Brigitt Germann vom Elternverein Autismus Schweiz zeigte sich denn auch mit dem Fazit der Studie zufrieden. “Für uns ist sehr wichtig, dass der Bericht die Situation in der Schweiz nicht beschönigt.”

Es sei offensichtlich, dass es eine grosse Zahl von autistischen Menschen gebe, die nicht die nötige Behandlung erhielten. “Es ist schwer zu verstehen, weshalb wir in diesem Land einen derart grossen Rückstand ibei der Behandlung von Autismus haben”, so Germann.

Insel



Grund dafür könnte die mangelnde Aufgeschlossenheit sein, welche die Schweiz gegenüber den neuesten Forschungs-Ergebnissen aus dem Ausland zeigt.

“Die Kinderpsychiatrie hat es verpasst, mit der Forschungs-Entwicklung in anderen Ländern Schritt zu halten”, so Steinhausen. Generell sei das bisherige Interesse am Krankheitsbild Autismus nicht sehr gross gewesen.

Keine einheitliche Stimme

Verantwortlich dafür sei auch die Aufteilung der Schweiz in verschiedene Sprachregionen, glaubt der Zürcher Experte.

“In den USA stehen sofort 100’000 Leute hinter einem, wenn man eine Idee hat, das Leben behinderter Menschen zu verbessern.” In einem kleinen Land wie der Schweiz, wo zudem noch verschiedene Sprachen gesprochen würden, hätten es Interessenvereinigungen ungleich schwerer, sich Gehör zu verschaffen

Gemäss der Studie fallen auch viele Kinder durch das Diagnose-Netz. “Bei einer grossen Anzahl Kinder, die Symptome von Autismus zeigen, wird fälschlicherweise eine geistige Retardierung diagnostiziert”, sagt Steinhausen.
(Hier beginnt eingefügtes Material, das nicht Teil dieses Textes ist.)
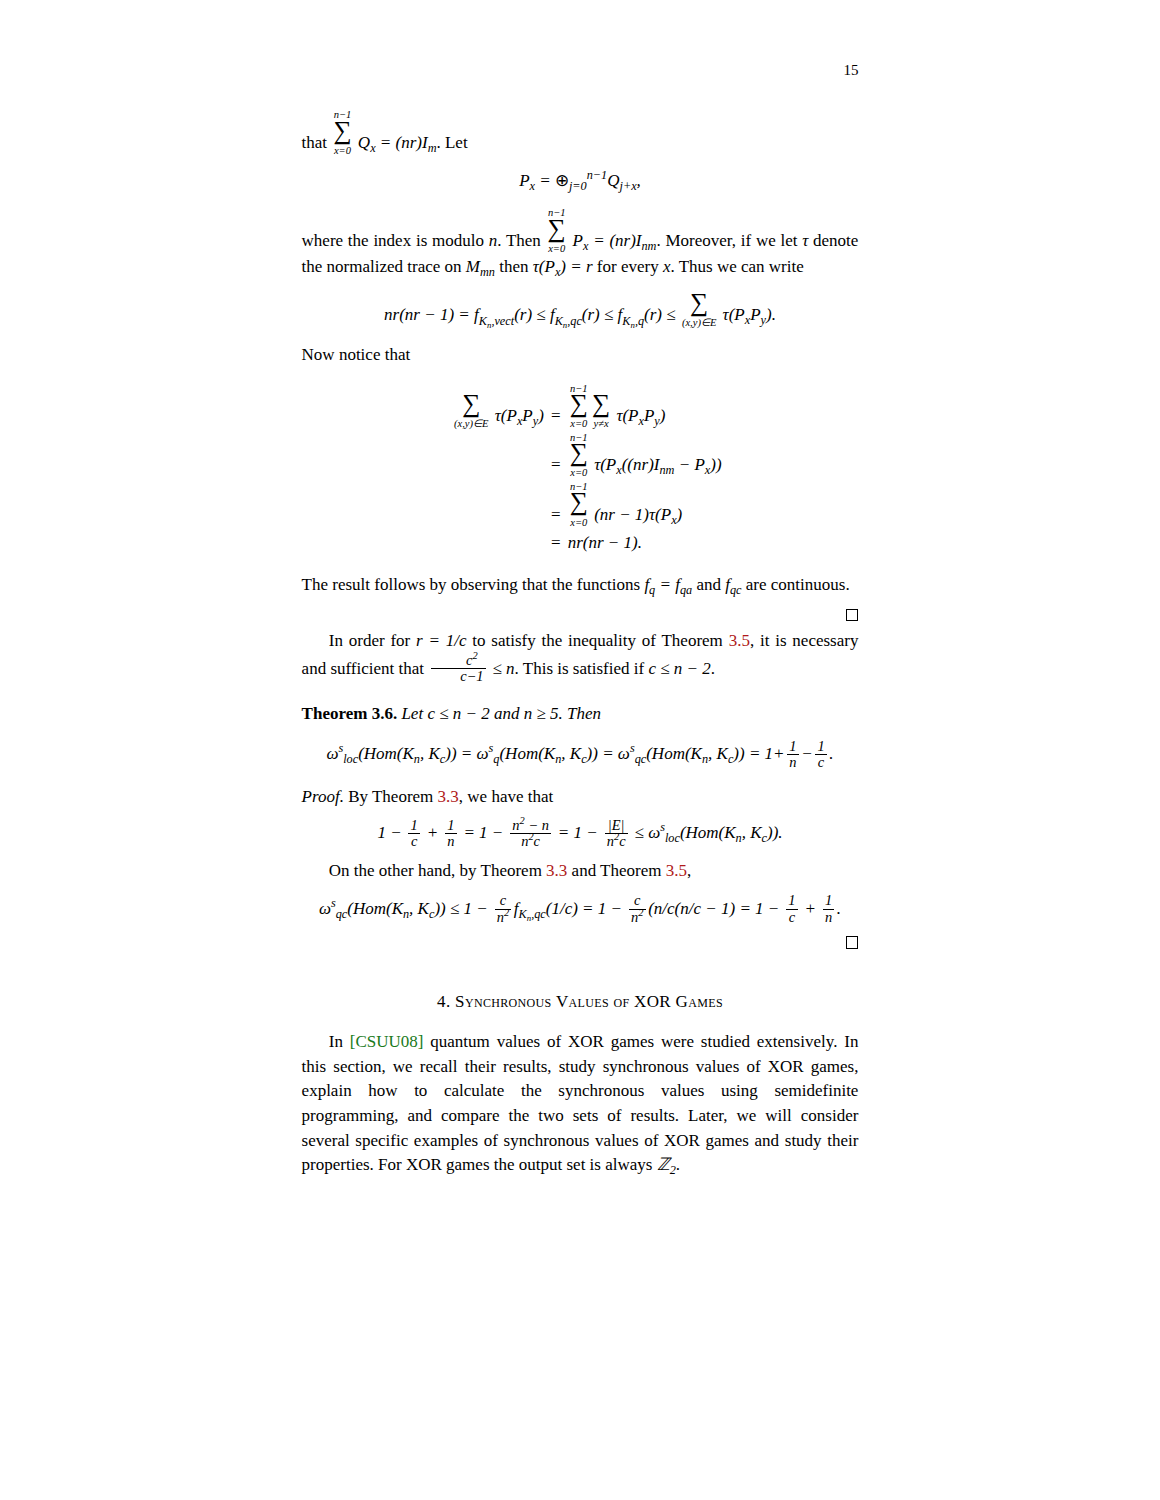15
that n−1∑x=0 Qx = (nr)Im. Let
Px = ⊕j=0n−1Qj+x,
where the index is modulo n. Then n−1∑x=0 Px = (nr)Inm. Moreover, if we let τ denote the normalized trace on Mmn then τ(Px) = r for every x. Thus we can write
nr(nr − 1) = fKn,vect(r) ≤ fKn,qc(r) ≤ fKn,q(r) ≤ ∑(x,y)∈E τ(PxPy).
Now notice that
∑(x,y)∈E τ(PxPy)=n−1∑x=0∑y≠x τ(PxPy) =n−1∑x=0 τ(Px((nr)Inm − Px)) =n−1∑x=0 (nr − 1)τ(Px) =nr(nr − 1).
The result follows by observing that the functions fq = fqa and fqc are continuous.
In order for r = 1/c to satisfy the inequality of Theorem 3.5, it is necessary and sufficient that c2 c−1 ≤ n. This is satisfied if c ≤ n − 2.
Theorem 3.6. Let c ≤ n − 2 and n ≥ 5. Then
ωsloc(Hom(Kn, Kc)) = ωsq(Hom(Kn, Kc)) = ωsqc(Hom(Kn, Kc)) = 1+1 n−1 c.
Proof. By Theorem 3.3, we have that
1 − 1 c + 1 n = 1 − n2 − n n2c = 1 − |E|n2c ≤ ωsloc(Hom(Kn, Kc)).
On the other hand, by Theorem 3.3 and Theorem 3.5,
ωsqc(Hom(Kn, Kc)) ≤ 1 − cn2fKn,qc(1/c) = 1 − cn2(n/c(n/c − 1) = 1 − 1 c + 1 n.
4. Synchronous Values of XOR Games
In [CSUU08] quantum values of XOR games were studied extensively. In this section, we recall their results, study synchronous values of XOR games, explain how to calculate the synchronous values using semidefinite programming, and compare the two sets of results. Later, we will consider several specific examples of synchronous values of XOR games and study their properties. For XOR games the output set is always ℤ2.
Demnach erhielten sie auch nicht die spezifische Behandlung, die ihrem Krankheitsbild entsprechen würde.

Kampagne

Beim Elternverein Autismus Schweiz hofft man, dass der Bericht ein erster Schritt ist, die Öffentlichkeit im Lande vermehrt über das Krankheitsbild Autismus zu sensibilisieren.

“Die Studie könnte der Auftakt zu einer neuen Kampagne mit dem Ziel sein, die Situation autistischer Menschen in der Schweiz zu verbessern”, hofft auch der Autor. Gefragt sind laut Steinhausen vor allem spezialisierte Zentren. “Dort können frühe Diagnosen gemacht und Menschen mit Autismus fachgerecht behandelt werden.”

swissinfo, Ramsey Zarifeh
(Übertragung aus dem Englischen: Renat Künzi)

Autismus ist eine Entwicklungsstörung, die sich meist in den ersten drei Lebensjahren bemerkbar macht.
Knaben sind öfter von Autismus betroffen als Mädchen.
Autisten haben Probleme mit der sozialen Interaktion (verbale und nonverbale Kommunikation).
Autismus kann bis heute nicht behandelt werden.